Dopo aver messo fuori uso il gasdotto russo-tedesco a settembre 2022, il sabotaggio di Nord Stream 2 produce a due anni di distanza una ulteriore deflagrazione tutta interna all’Unione europea.

Il premier centrista polacco Donald Tusk aveva appena iniziato a riallacciare i rapporti con Olaf Scholz – raffreddati da anni di governo ultraconservatore Pis tutto spostato in direzione di Washington – quando le rivelazioni sul sabotaggio hanno minato pure quest’opera. Ora Tusk si ritrova a polemizzare pubblicamente con Berlino e a parare i colpi innescati dalle scelte dei suoi predecessori del Pis, tanto che il premier deve pattuire la strategia comune con Andrzej Duda in incontri riservatissimi a bordo nave.
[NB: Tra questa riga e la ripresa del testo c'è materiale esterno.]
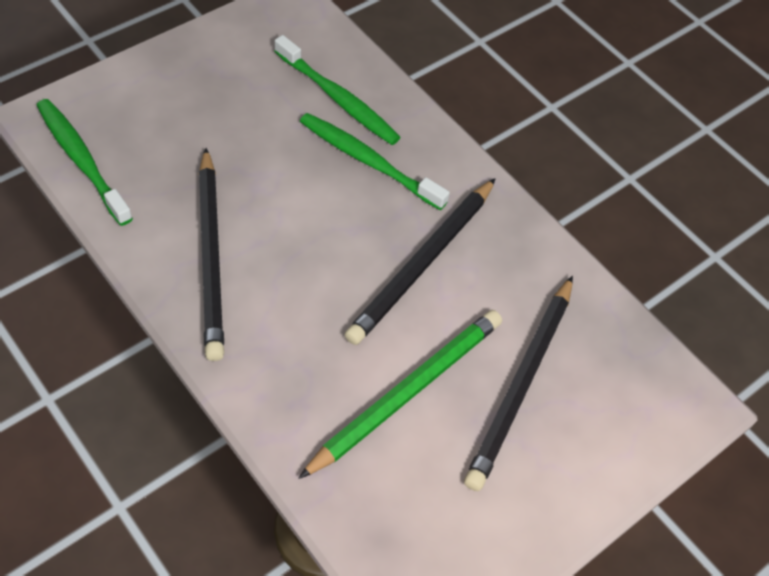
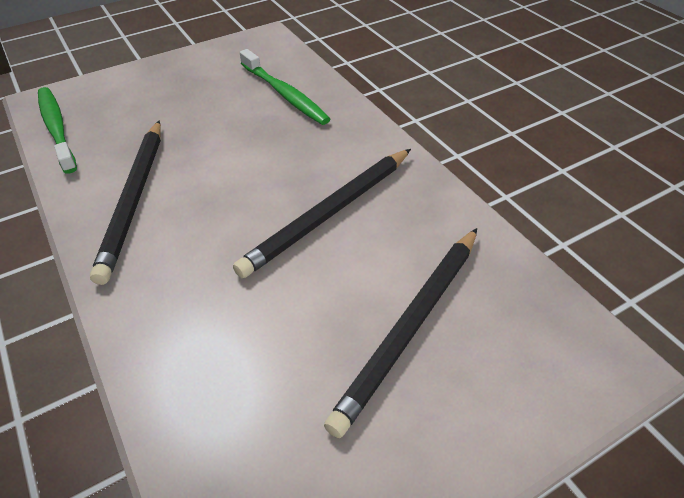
camera: 15 degrees right, 10 degrees down
(368, 161) = (298, 136): green toothbrush -> none
(407, 393) = (284, 327): green pencil -> none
All’indomani dell’attacco a Nord Stream 2, pure la presidente di Commissione Ue più filoamericana dei tempi recenti, Ursula von der Leyen, aveva definito «inaccettabile l’interruzione deliberata di infrastrutture energetiche europee». Il fatto che questa interruzione possa esser stata provocata non solo da alleati di Berlino, ma col coinvolgimento di uno stato membro Ue, è potenzialmente esplosivo, e anche per questo del tema si parla ancora così poco. Svezia e Danimarca hanno preferito chiudere le indagini.

Indagini e caso politico

A giugno 2023 il Washington Post ha scritto che l’intelligence Usa era a conoscenza dei piani ucraini per colpire il gasdotto, e in quel mese sono filtrate novità anche dalle indagini in corso in Germania: i sabotatori a bordo dello yacht Andromeda si sarebbero poi diretti in Polonia. All’epoca governava il Pis, e aveva liquidato come fake news l’ipotesi che la squadra subacquea autrice materiale del sabotaggio avesse base in Polonia.

Ma quest’estate la procura tedesca ha spiccato un mandato di arresto europeo per acciuffare il sommozzatore, e presunto esecutore, Volodymyr Zhuravlov, ucraino ma residente a Pruszków, Polonia. Nonostante il mandato risalisse al 21 giugno, il 6 luglio il ricercato era ormai fuori dal paese; Varsavia si è arroccata dietro presunti errori procedurali di Berlino, ma il casus belli ha riaperto le tensioni, con la stampa Usa a riferire che la Germania «si sente insultata», e quella polacca che rilanciava il parere di August Hanning; per l’ex capo dell’intelligence estera tedesca, il sabotaggio era avvenuto col sostegno polacco e l’ok di Zelensky e Duda.

Sabato scorso Tusk è intervenuto sulla faccenda via social: «Chi ha sostenuto Nord Stream dovrebbe solo chiedere scusa e starsene zitto». Come a dire: l’errore strategico era il gasdotto con la Russia, basta discussioni sul sabotaggio. Da notare la reazione di Mateusz Morawiecki, che era premier a settembre 2022, e che ha twittato un occhiolino dando a Tusk del «guerriero da tastiera»; un possibile livello di lettura è la rivendicazione che sia stato il Pis a seguire l’attacco vero. Fatto sta che l’attuale premier ha incontrato in via a dir poco riservata Duda (presidente sia ai tempi del sabotaggio che ora) a bordo di una nave a Tricity; i due ne sono usciti insolitamente affiatati, tanto che Duda poco dopo ha dato il via libera al nome scelto da Tusk per Bruxelles.

Tusk e la bussola di Varsavia

Mesi prima che la guerra in Ucraina deflagrasse, per le violazioni dello stato di diritto la Polonia era nei guai con l’Ue e rischiava un blocco dei fondi; così Duda aveva fatto leva sui rapporti con Washington (e su ingenti acquisti militari dagli Usa) per trovare nella Casa Bianca una sponda. L’operazione era riuscita, rafforzandosi dopo l’inizio della guerra, con Varsavia in assetto da falco filoatlantico.

Il nuovo governo continua a coltivare i rapporti con Washington (e l’attuale ministro degli Esteri Radosław Sikorski è lo stesso che dopo il sabotaggio twittò: «Grazie Usa»). Ma l’europeista Tusk – accusato dal Pis di svendere il paese alla Germania – intendeva riavvicinare Varsavia all’Ue e a Berlino, pur senza rompere con gli Usa. Non a caso è stato rispolverato il formato Weimar (Francia, Germania, Polonia) e a luglio i governi polacco e tedesco erano tornati a negoziare, dopo anni, a Varsavia. L’attacco all’«infrastruttura europea», come lo definì von der Leyen, non ha effetti solo energetici. Ci sono quelli politici, tuttora.